Clinical Case Discussion Forum
To share and enhance best practice management of CML, experts and interested clinicians can discuss difficult or interesting CML cases here. Physicians submit a brief history of the patient and the case for discussion using this forum.
ITP like phenomenon?
Topic
ITP like phenomenon?
was created by
Dr Saurabh Bhave
Dr Saurabh Bhave
India
07:08 28 August 2018
I have a case. I need an opinion.
50 year old lady from Bhutan. CML since 2009. On regular imatinib 400 mg OD. no regular RQ-PCR done.
Has come to TMC, Kolkata with Platelet count of 5000, HB 7 g and TLC of 5000 .BM: 11-15 % blasts which are of myeloid type. She has adequate megakaryocytes in marrow
Questions:
1.She has low platelet count inspite of adequate megs. in marrow? How do we explain this?

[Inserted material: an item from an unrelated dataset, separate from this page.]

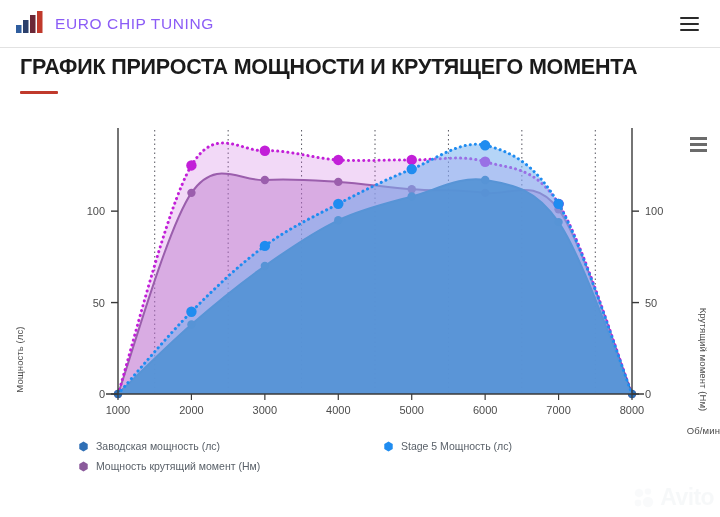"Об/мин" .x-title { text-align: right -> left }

Does she have ITP like phenomenon
Regards
Saurabh
Here, is simple hematological workup is required.
The most likely reason for the discrepancy is pseudothrombopenia, which can be easily revealed using blood slides or citrate blood.
Immune thrombopenia is accompanied by young left shifted megakaryocytes and platelet antibodies.
kind regards
Andreas
Further comment: We had checked in citrate vacutainer and still the platelet counts is low
Immune Mechanism possible.
Platelet antibodies?
Megakarycyte morphology ?
Left shift of megakaryocytes?
Response to corticoids?
Andreas
We have reported one case of imatinib induced immune thrombocytopenia 8 years ago.We have confirmed it by Bone marrow examination.
With steroids and discontinuation of Imatinib platelet count recovered. Again he developed same problem with reinitiation of Imatinib.
At last we have reduced the dose of Imatinib to 300mg. Now patient is doing well.